For Kauder and Gallery Director Denise Markonish, the new arrangement presented an unexpected opportunity. “Don’t Know Much About History,” which has been running since November, showcases the efforts of 16 different artists to re-examine, challenge and subvert various popular conceptions of the past. In light of the Coliseum’s coming demise, Kauder said the closing of the exhibit seemed somewhat serendipitous.

“We had no idea that it was going to work out like this,” Kauder said. “But we really started to see the situation as a chance to tie the Coliseum into some of the broader themes explored by the exhibit.”

Those themes are rendered in terms equally passionate and whimsical, equally jarring and playful. Richel’s paintings, which employ a nearly Puritanical, crisp visual style to depict an unapologetically (and raunchily) denuded George Washington, bear titles like “Father of a Nation” and “Love of Country” — titles that turn into burlesque gags when the viewer reads on a nearby placard that Washington was actually sterile. On another wall, a series of photographs by Andrea Robbins and Max Becher shows the inhabitants of a small German town dressed up in full Native American garb for one of their annual “Cowboy and Indian” festivals.
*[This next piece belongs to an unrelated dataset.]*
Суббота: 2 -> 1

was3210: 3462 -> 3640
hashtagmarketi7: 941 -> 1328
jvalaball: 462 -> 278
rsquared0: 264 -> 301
“This exhibit shows a whole bunch of artists who were all kind of playing with the idea of history and our popular conceptions of it,” Markonish said. “With a lot of these works, you aren’t exactly sure what you’re looking at until a few minutes have gone by and you’ve readjusted to everything.”
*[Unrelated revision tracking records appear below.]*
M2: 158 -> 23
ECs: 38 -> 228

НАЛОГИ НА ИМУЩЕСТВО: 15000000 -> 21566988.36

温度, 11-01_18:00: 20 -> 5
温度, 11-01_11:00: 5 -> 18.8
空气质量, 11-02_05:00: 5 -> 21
Using the placards as a road map to decode the content of the many historical musings, Ninth Square residents will have plenty of time to explore the charms and challenges of the exhibit Friday night. But Kauder is planning other activities that will jive with the scrambled-history motif.

“We’ll be showing movies all night long,” she said. “Monty Python will be shown, but also some more serious fare. And we might have an open mic for people who have stories and experiences relating to the Coliseum, since there’s a real sense of history imbued in it.”
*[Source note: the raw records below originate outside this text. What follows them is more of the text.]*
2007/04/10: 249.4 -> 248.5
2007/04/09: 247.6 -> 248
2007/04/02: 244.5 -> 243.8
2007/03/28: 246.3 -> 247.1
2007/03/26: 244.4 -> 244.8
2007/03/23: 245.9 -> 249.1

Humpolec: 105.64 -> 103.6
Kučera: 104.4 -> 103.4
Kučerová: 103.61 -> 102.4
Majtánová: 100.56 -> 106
After the night of contemplating bygone days, Artspace’s backward-looking exhibition will recede into memory, making way for the next exhibition, entitled “Why Look at Animals?” At the same time, the Coliseum will yield to new developments. Whatever people’s feelings of nostalgia, Slap said he thinks the ancient structure is ready to go.

“It’s been an eyesore, especially as an entrance to the city,” Slap said. “It represents the past, and we’re ready for the future.”